How does research penetrate education, from the federal level to states, districts, and schools? Researchers and editors Kara Finnigan and Alan Daly set out to answer this question along with other contributing scholars, policymakers, and practitioners in their new book, Using Research Evidence in Education: From the Schoolhouse Door to Capitol Hill. On October 28th, the American Youth Policy Forum hosted a webinar featuring Finnigan and Daly as they discussed key findings from their book about the uses of research in education policy and practice.
Alan J. Daly, PhD, Department of Education Studies, University of California, San Diego
Kara Finnigan, PhD, Warner School of Education, University of Rochester
Alan J. Daly graduated from Clark University with a BA in Psychology, received a MS in Counseling from San Diego State University, and a MA and Ph.D. in Education with an emphasis in Educational Leadership and Organizations from the University of California, Santa Barbara.
Over the last 15 years, Alan has held a wide variety of positions in public education ranging from classroom teacher to district psychologist to site administrator. In addition to his K-12 public education experience, Alan has most recently been the Program Director for the Center for Educational Leadership and Effective Schools at the University of California, Santa Barbara where he collaboratively supported the delivery of high quality services and research to 5 school districts focusing on the rigorous examination of strengths, building leadership capacity, and facilitating the potential of systems for transformation.
Alan has presented at the local, state, and national level around conflict mediation, the creation and maintenance of positive school cultures, and the impact of current accountability structures. As a licensed educational psychologist, he has also provided consultation to school districts working to build and sustain systemic leadership capacity, district reform, and implementation of adult and student conflict mediation systems. Alan’s research interests include social capital, the analysis of social networks, trust, educational policy, and the building of strengths-based systems of support.
Kara Finnigan joined the Warner School in 2003 and specializes in educational policy. Her courses focus on contemporary issues in educational policy, state and federal policy, sociology of education, and research methods.
Finnigan began her work in education as a substitute teacher in Anchorage, Alaska. She has conducted research and evaluations of K-12 educational policies and programs at the local, state, and federal levels for 20 years through her work at several prominent national research organizations, including the Wisconsin Center for Education Research, SRI International, RPP International, and the George Lucas Educational Foundation.

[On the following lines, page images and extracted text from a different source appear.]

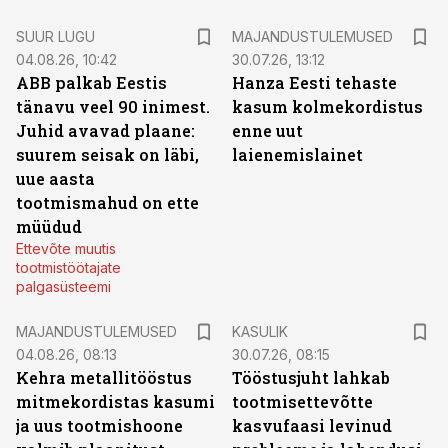
SUUR LUGU
MAJANDUSTULEMUSED
04.08.26, 10:42
30.07.26, 13:12
ABB palkab Eestis
Hanza Eesti tehaste
tänavu veel 90 inimest.
kasum kolmekordistus
Juhid avavad plaane:
enne uut
suurem seisak on läbi,
laienemislainet
uue aasta
tootmismahud on ette
müüdud
Ettevõte muutis
tootmistöötajate
palgasüsteemi
MAJANDUSTULEMUSED
KASULIK
04.08.26, 08:13
30.07.26, 08:15
Kehra metallitööstus
Tööstusjuht lahkab
mitmekordistas kasumi
tootmisettevõtte
ja uus tootmishoone
kasvufaasi levinud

She has written extensively on the topics of low-performing schools and accountability policies; school choice, including charter schools and inter-district choice; social networks, trust, and school and district improvement; and principal leadership. Finnigan’s research blends perspectives in education, sociology, and political science; employs both qualitative and quantitative methods, including social network analysis; and focuses on schools serving low-income students and students of color in urban communities. She has published articles in the American Educational Research Journal, Journal of Educational Change, Educational Policy, Educational Administration Quarterly, Journal of School Leadership, Leadership and Policy in Schools, Journal of Educational Administration, Journal of School Choice, Urban Review, and Education Policy Analysis Archives. Her research also has been featured in practitioner-oriented publications, including School Business Affairs and District Administration magazines.
Finnigan’s research focuses on low-performing schools and districts and organizational learning; school improvement under sanction; access, opportunity, and outcomes for students of color participating in inter-district choice; parents’ responses to and involvement in the governance of choice policies; district reform; accountability policies; and the role of districts and states in school improvement.
Finnigan directed the doctoral and master’s programs in educational policy at the Warner School from 2005-13. She serves on the advisory board for the American Journal of Education and recently served as associate editor of the Social and Institutional Analysis section of the American Educational Research Journal.